Yesterday our camel train to the coast passed under the Chinese-built railway to the coast. Our camels will take until Christmas whilst the train will arrive the same day. 140 years of progress.
Climbing the hill above Suswa, we camped on a farm belonging to a very obliging young Masai called Tim. He was most hospitable, and after inspecting his cows and sheep, we had chai in his house.
Then, along with his children, we all helped push the camels back to our campsite.
Tim could not believe how they just homed in back upto where their loads and saddles had been taken off four hours earlier. They knew the game exactly helped by shouts from Bara Bara of “Go boy” and a bit of arm waving.
We all watched in amazement as they grabbed their final morsel for the night often consisting of a complete mouthful of thorny acacia twig or a solid bite off a prickly pear leaf thorns and all. Nuts.
On reaching camp, they are just like dogs on command. The boys come alongside the camel and say “Tu” and they sit. First back on their haunches then bending their front legs and finally carefully adjusting their large frames and humps. All this is accompanied by light head throwing and grumpy grunts. The camel lads then put the sisal rope around the two front legs and they are hobbled for the night. They sit chewing their cud, the darker Pakistani types fading into the rocky background before the lighter Somali breed merges just leaving the silhouettes of their heads against the night sky. The animals are then duly settled whilst the idle laughter and banter around the campfire bubbles on.
We are now just camped on the side of the inner Suswa crater which is extraordinary spectacular.

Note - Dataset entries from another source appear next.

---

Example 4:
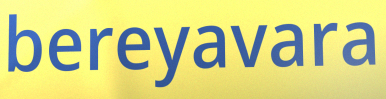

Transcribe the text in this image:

bereyavara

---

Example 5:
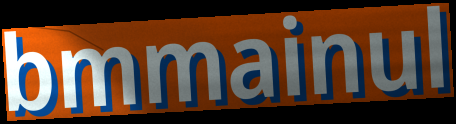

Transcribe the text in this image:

bmmainul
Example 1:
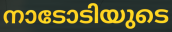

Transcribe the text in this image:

നാടോടിയുടെ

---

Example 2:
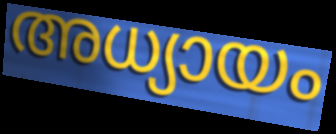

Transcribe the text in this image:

അധ്യായം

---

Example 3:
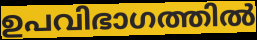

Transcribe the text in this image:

ഉപവിഭാഗത്തിൽ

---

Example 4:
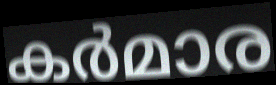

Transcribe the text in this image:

കർമാര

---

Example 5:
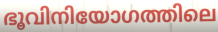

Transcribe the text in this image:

ഭൂവിനിയോഗത്തിലെ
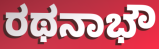
ರಥನಾಭೌ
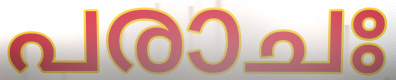
പരാചഃ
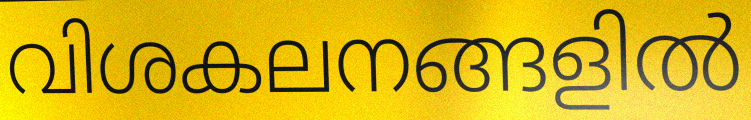
വിശകലനങ്ങളിൽ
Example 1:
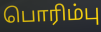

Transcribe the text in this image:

பொரிம்பு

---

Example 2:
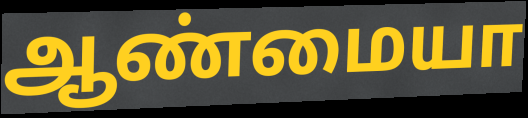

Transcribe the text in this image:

ஆண்மையா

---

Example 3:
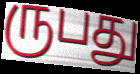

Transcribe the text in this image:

ருபது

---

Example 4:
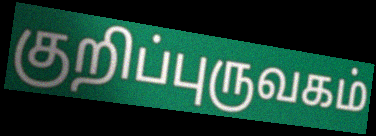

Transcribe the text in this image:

குறிப்புருவகம்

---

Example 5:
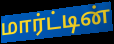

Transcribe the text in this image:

மார்ட்டின்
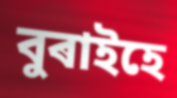
বুৰাইহে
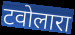
टवोलारा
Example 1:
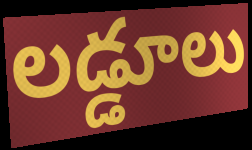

Three miles across with a central volcanic plug covered in the most natural vegetation that man cannot cut down due to the 700ft drop-in and 700ft climb up onto the plug in the middle of the crater. A small relic of old plants once found throughout the Rift Valley.
The Masai have just bought a sheep for tonight’s dinner, to which we have invited Tim and Keoni, the manager of Suswa Conservancy.